Festival Offscreen

OFFSCREEN 2011

Rubber de Quentin Dupieux

Une décharge publique. Parmi des montagnes de déchets, un pneu. La masse de caoutchouc noir, jusque-là inerte, se met à gigoter, trembler, prendre vie. Après des premiers « pas » malhabiles, le pneu se lance dans un périple durant lequel il sèmera la mort en faisant exploser dans des geysers de raisiné et de bidoche une tripotée de caboches et tombera raide dingue d’une souris aux courbes à faire se damner un pneu. Le tout sous le regard incrédule d’une smala de spectateurs matant jumelles vissées aux billes, le spectacle offert par Robert le pneu.

Echaudé par l’expérience Steak où tout prenait trop de temps à ses yeux, Quentin Dupieux reprend le chemin des plateaux avec la ferme intention de tourner avec une team über light pour shooter vite, puissant et efficace sans qu’aucun exécutif ne vienne lui pomper l’air sur son set pour cause de budget maousse.
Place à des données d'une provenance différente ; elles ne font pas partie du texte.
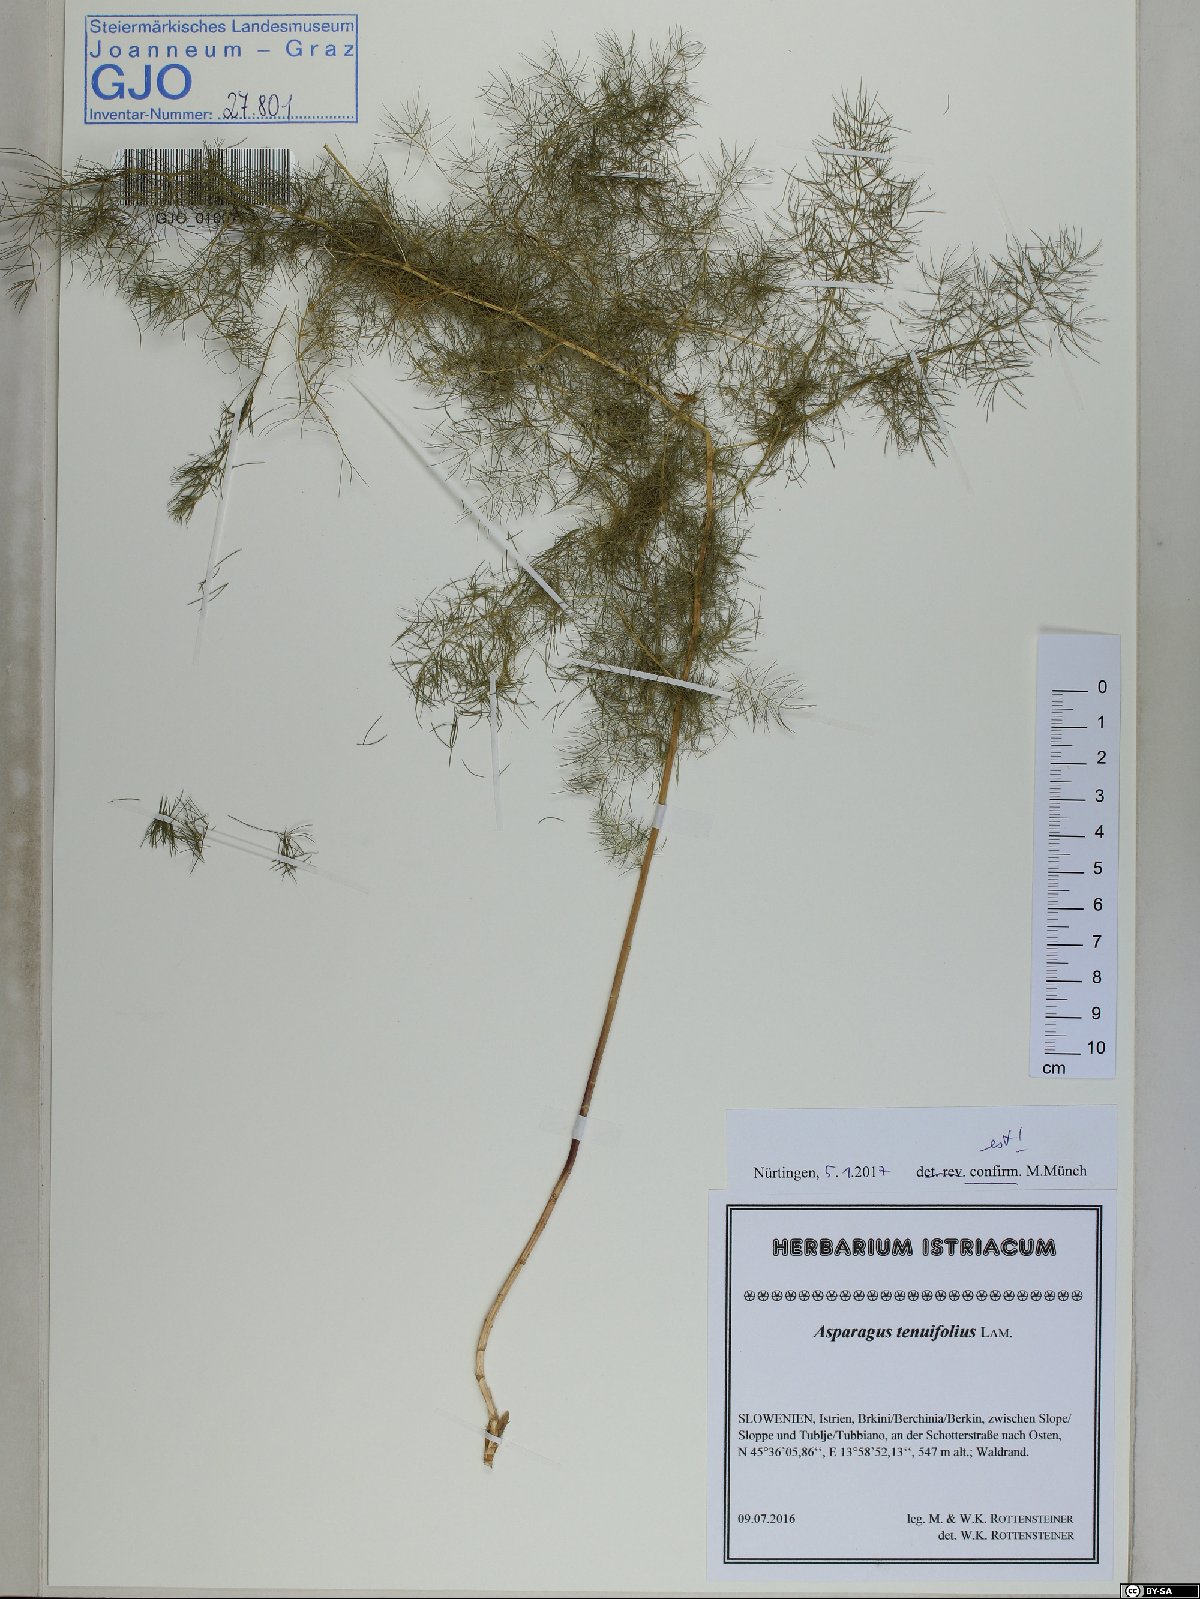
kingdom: Plantae
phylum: Tracheophyta
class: Liliopsida
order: Asparagales
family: Asparagaceae
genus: Asparagus
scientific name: Asparagus tenuifolius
Cumulant les postes de réalisateur, chef opérateur et monteur, le père de Flat Eric se donne quatre semaines pour réaliser un thriller sans suspens, un film expérimental bouffon, un film libre. La preuve en est le choix délibéré de Dupieux d’opter dès les premières secondes de son métrage pour un rythme lent le détournant instantanément des codes bisseux et zèdards que pouvait augurer le synopsis du film, ainsi que sa volonté de briseur de peanuts de pousser le spectateur dans ses derniers retranchements en le forçant à faire sa part du boulot comme un grand.

Premier challenge pour Dupieux : rendre crédible son pneu, sans que le spectateur ne puisse un quart de seconde comprendre le stratagème donnant vie à son héros de caoutchouc et force est de constater que le bonhomme et sa clique de concepteurs ne se loupent pas dans leur mission casse-gueule. Si techniquement l’effet est saisissant, on ne peut pas véritablement dire que Dupieux réussisse à donner une âme à son pneu de héros. En gros, Robert existe mais ne vit pas. Dommage, car l’absence d’émotion découlant du pneu, ainsi que la distanciation narrative du récit due à un concept de mise en abyme astucieux et jusqu’au-boutiste, rendent le film à la fois fascinant et ludique mais hermétique à toute forme d’empathie pour les personnages. Plutôt ballot pour un film d’une heure et demie. Mais on va pas rouscailler pour si peu. Ne boudons pas notre plaisir. Car hormis cette pénurie de sentiments, le reste du film est une merveille de trouvailles, d’astuces et de surréalisme. Et puis c’est beau, ça en jette, ça a d’la foutue gueule quoi ! Et comment ne pas se pallucher face à un film se terminant sur une scène finale hallucinante, mettant en scène l’âme de Robert le pneu passant de sa carcasse de caoutchouc à celle d’un petit tricycle ralliant une cité lointaine avec une armée de congénères, métaphore de Dupieux le Rebelle partant à l’assaut de Hollywood avec la ferme intention d’y foutre un Bronx pas possible du côté des p’tits frileux de la cité des anges.

Trop long d’une bonne demi-heure, Rubber réussit malgré tout son pari de captiver de bout en bout et de rentrer dans le club très sélect des films instantanément cultes, grâce à des images donnant parfois l’impression de sortir tout droit d’une vidéo de Matthew Barney, une musique à la croisée des compositions indus de Carpenter et des mélodie barpapapesques du François de Roubais de Chapi-Chapo, à un casting tout minouch rempli de tout plein de gus cachetonnant dans des soaps made in USA, de la charmante Roxanne Mequida qui remue à merveille du croupion et des excès de cabotinage de cette bonne vielle gueule burinée de Wings Hauser et à des références qui titillent le cinéphile déviant là où ça lui fait du bien.